▶ [SET EXERCISE] In the forum thread about finding a classical music site, what was Boiled Beef and Carrots identified as when entered using Parsons code?

# Find that Classical Piece Site Name



## rjacobson

Hi folks, 

Just joined this neat looking site, so this is my first Holy Grail thread.

A couple of years ago I came across a website which allowed a user to find just about any well known classical or popular music piece just from tapping in a few notes of the piece. This was done not by actually using a musical note per se, but indicating with ones up or down arrows just whether each successive not was up, down, same as the first note in the passage. It worked easily and quite well. 

Anyone else know of that site. 

Thanks,

Richard, aka Jake.


----------



## Margaret

Are you asking in a roundabout way for the site address? Because just come out and ask...

It's Tunespotting
http://www.tunespotting.com/


----------



## rjacobson

That looks pretty much as good or better than the one I was looking for.

Thank you Margaret.


----------



## Lang

Shame, I was hoping that site would be the one described in the first posting. The whole idea of every tune having a unique pattern of up/down/same is a fascinating one, and I would love to try that out. Had a search on Google, but unfortunately couldn't find it.


----------



## bassClef

There's this one that takes musical notes too - in any key:

http://www.multimedialibrary.com/Barlow/index.asp

I have a book that takes the up and down pattern as well - mine's an old copy but I think it's still available new:

http://www.amazon.co.uk/Directory-T...=sr_1_2?ie=UTF8&s=books&qid=1239629038&sr=8-2

http://en.wikipedia.org/wiki/Parsons_code


----------



## bassClef

Oh, I think you can search by Parson's code here:

http://www.musipedia.org/about.html

Only just found this out myself - might be useful. It's better than the book actually since it displays the musical score.


----------



## Lang

Thanks. I used the Parson's code to input Boiled Beef and Carrots, which was identified as Donizetti.


----------



## rjacobson

thanks for replies everyone. sorry that I've been too busy to get back on this grail myself so far. 

I will try and search my old computer "favorites" to find it. Musipedia, above, is not likely the site, nor is tunespotting.


----------

▶ [PROVIDED RECORDS]
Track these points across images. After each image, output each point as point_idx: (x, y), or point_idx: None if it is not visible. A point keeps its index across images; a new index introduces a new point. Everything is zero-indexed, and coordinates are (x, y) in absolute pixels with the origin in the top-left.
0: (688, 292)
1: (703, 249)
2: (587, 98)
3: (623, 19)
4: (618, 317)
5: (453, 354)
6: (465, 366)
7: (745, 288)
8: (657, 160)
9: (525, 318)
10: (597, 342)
---
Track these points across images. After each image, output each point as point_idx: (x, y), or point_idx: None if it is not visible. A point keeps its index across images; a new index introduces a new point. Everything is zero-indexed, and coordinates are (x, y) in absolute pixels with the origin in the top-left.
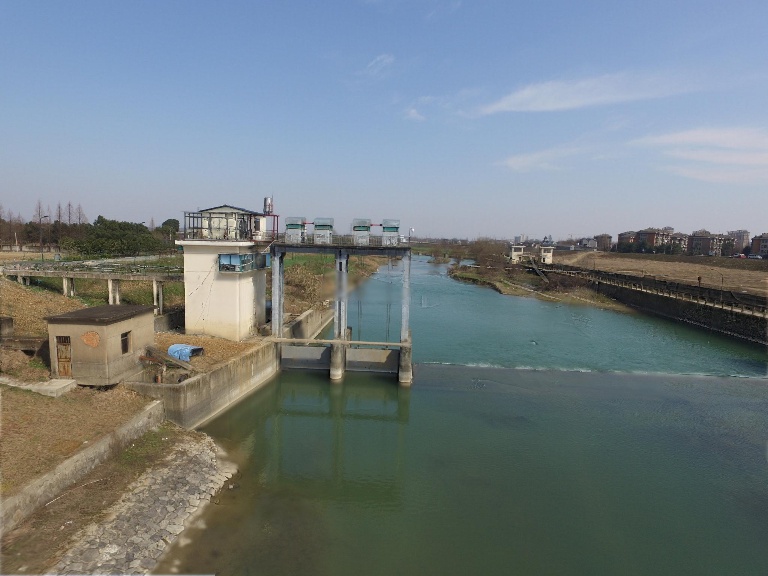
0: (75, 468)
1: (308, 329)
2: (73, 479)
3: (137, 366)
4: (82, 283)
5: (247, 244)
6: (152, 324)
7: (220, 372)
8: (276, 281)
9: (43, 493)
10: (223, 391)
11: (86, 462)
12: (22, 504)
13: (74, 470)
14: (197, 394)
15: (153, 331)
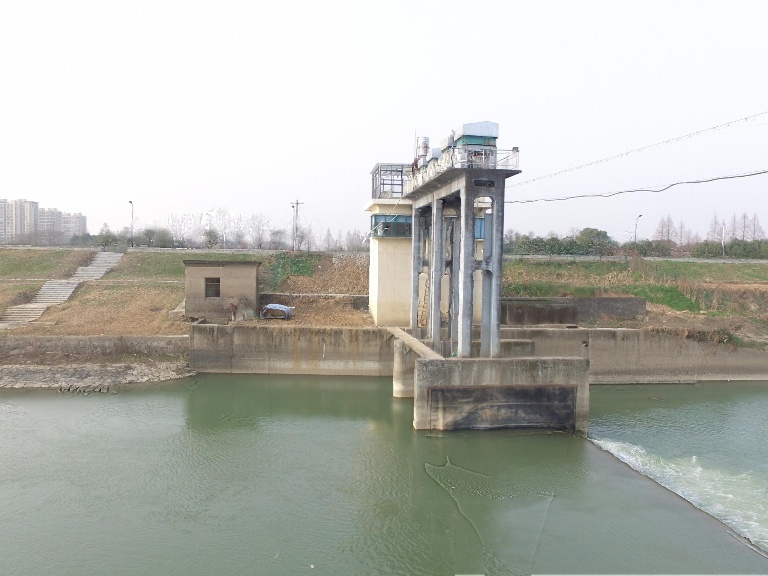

▶ [OUTPUT FOR THIS TASK] Donizetti.